Apparently a lot has happened since my last post.

The stock, credit and housing markets have been in shambles; the price of oil has now fallen over 50% from its record highs set this past July; and the price of gasoline has dropped well below the psychologically important $3 mark.

As of this afternoon, the national average price of a gallon of regular unleaded gasoline stood at $2.88, which is about 30% below this summer’s peak prices.  Over the past month alone, the price of gas has fallen nearly 23%.  Additionally, the price of gasoline is now only 7% higher than what it was at this point last year.

Currently every state is reporting an average price below $4 per gallon, and there are only 13 states with average prices above $3 per gallon.  Hawaii has the highest state-wide average price at $3.77 per gallon, while Oklahoma has the lowest state-wide average price at $2.40 per gallon.
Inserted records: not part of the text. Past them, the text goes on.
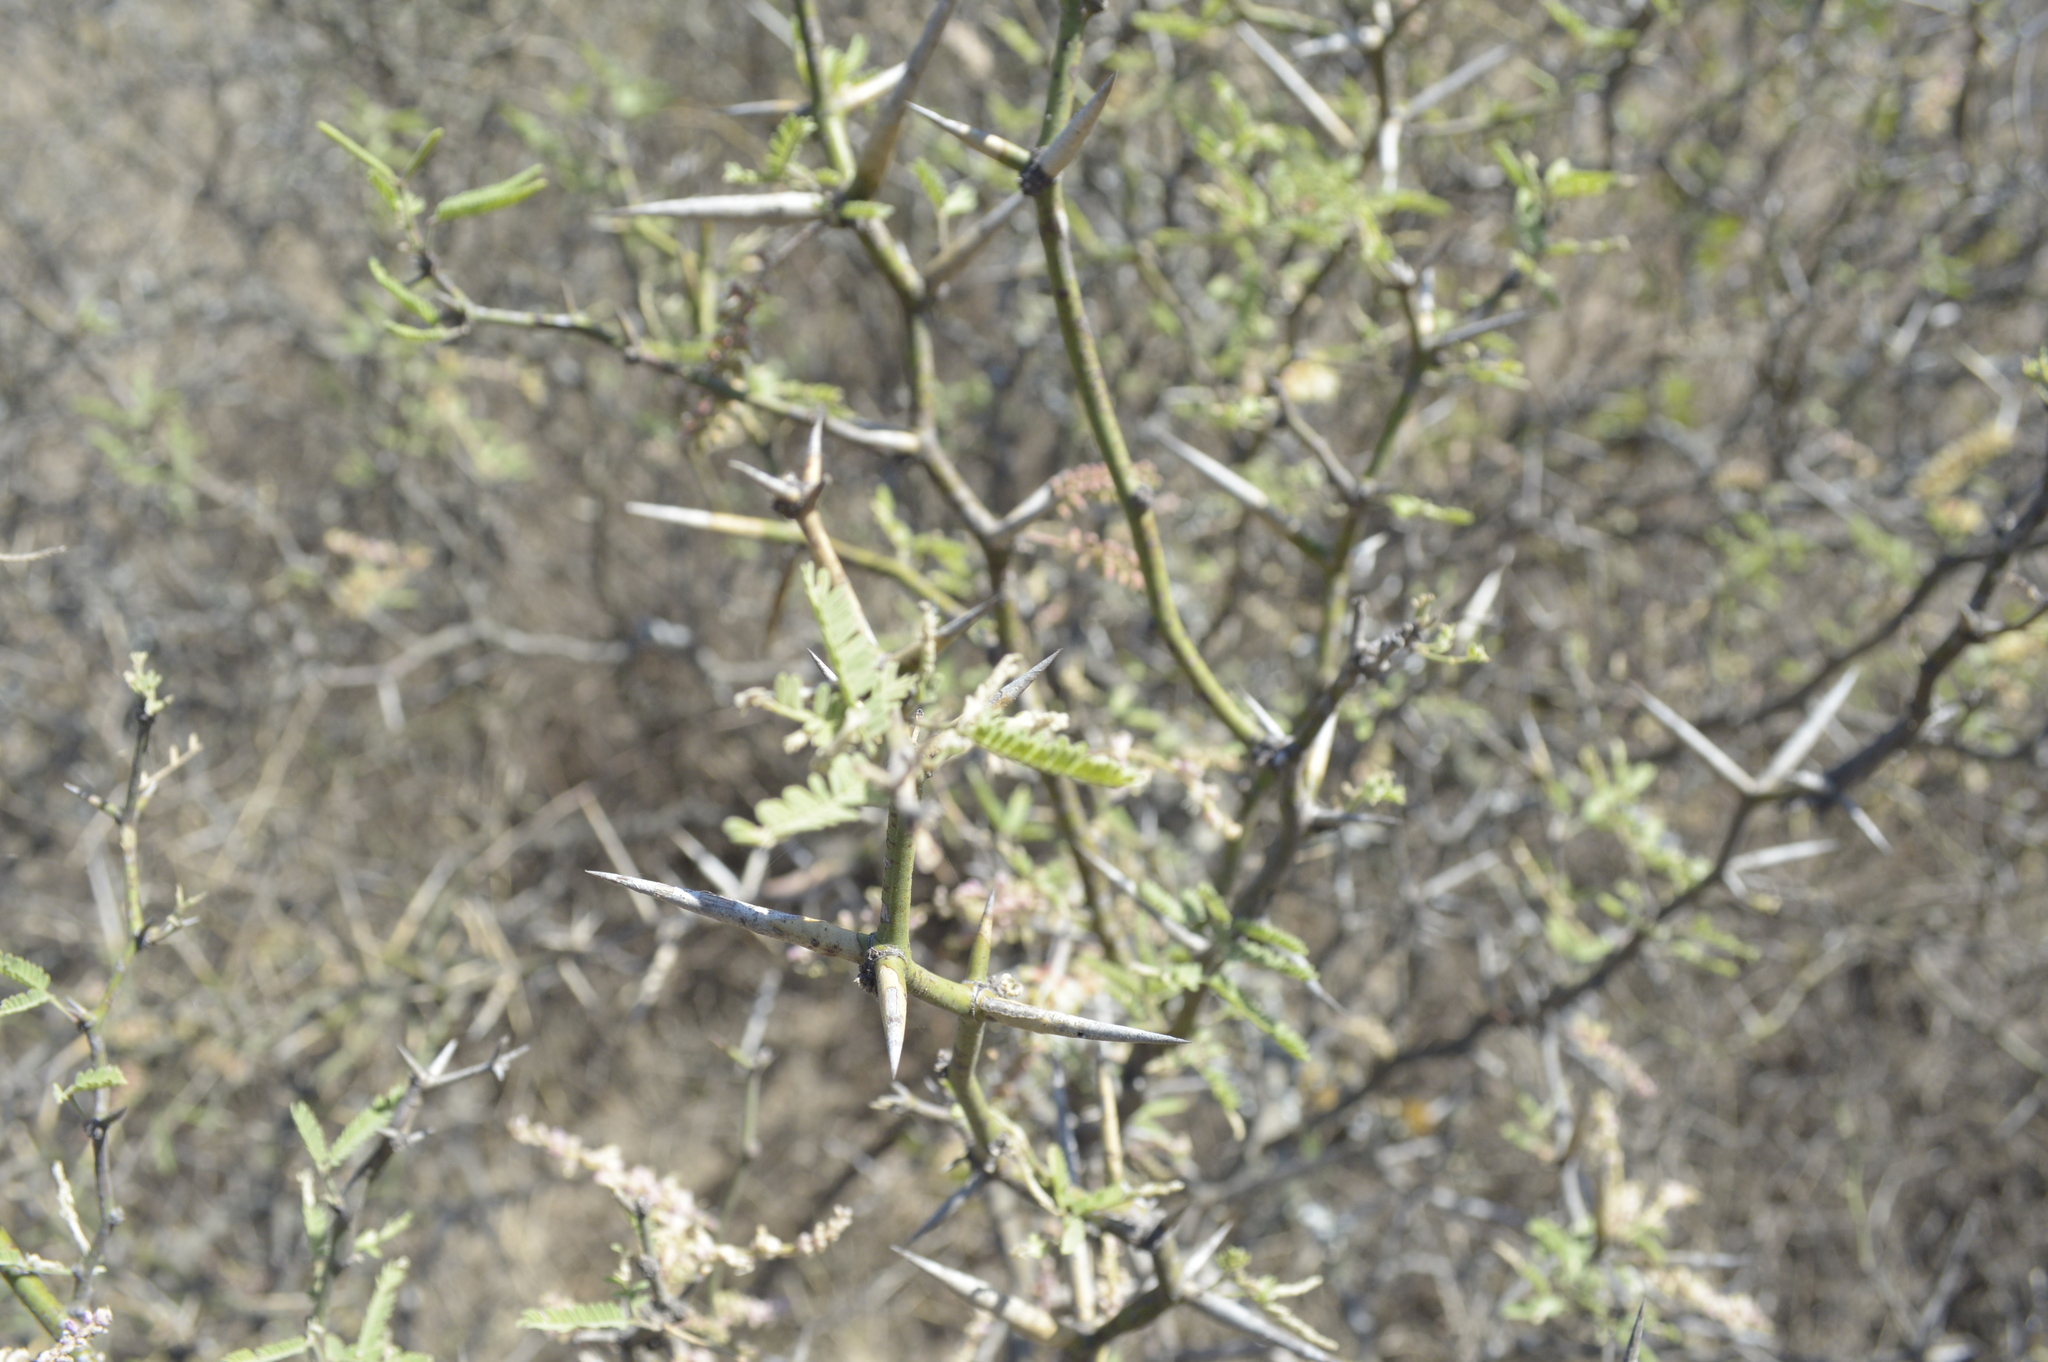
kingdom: Plantae
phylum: Tracheophyta
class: Magnoliopsida
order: Fabales
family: Fabaceae
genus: Prosopis
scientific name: Prosopis elata
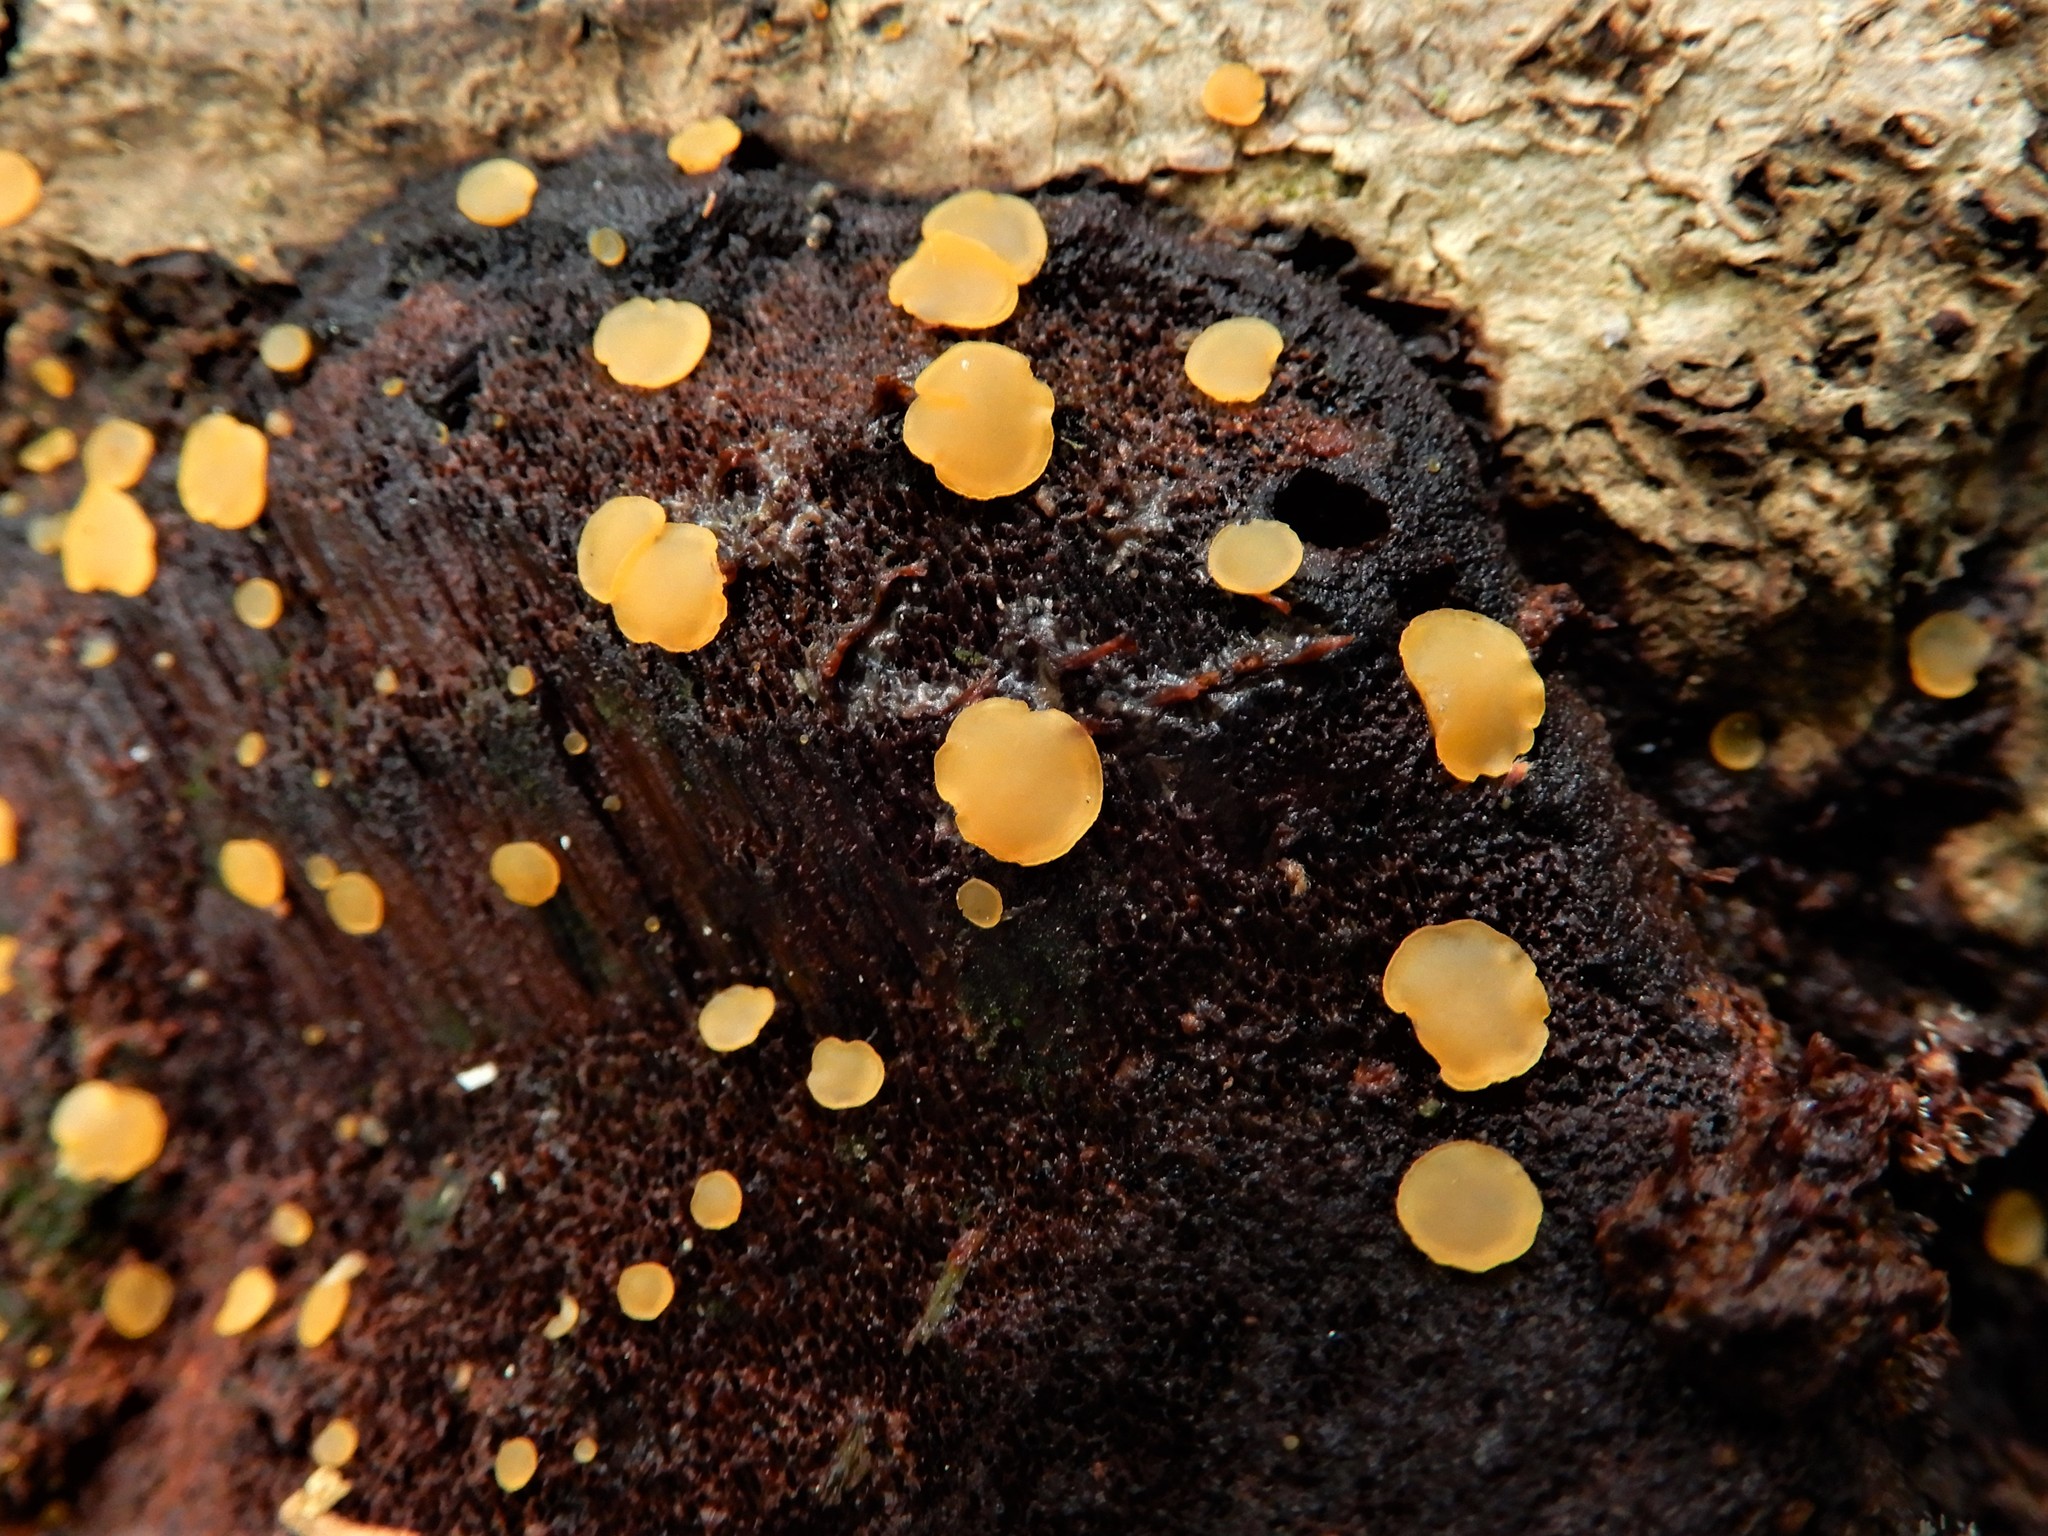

Unfortunately, this record price decline might be nearing an end.  The Organization of Petroleum Exporting Countries (OPEC) will be holding a meeting this coming Friday to discuss massive production cuts in order to protect oil prices.  It is widely speculated that OPEC will announce daily production cuts of between 1.5 million and 2 million barrels.

Given the world’s current economic state, it is very doubtful that this production cut will cause oil prices – and subsequently gasoline prices – to shoot back up towards their record highs.  However, it’s not unreasonable to expect prices to, at the very least, stay at their current levels or rise slightly.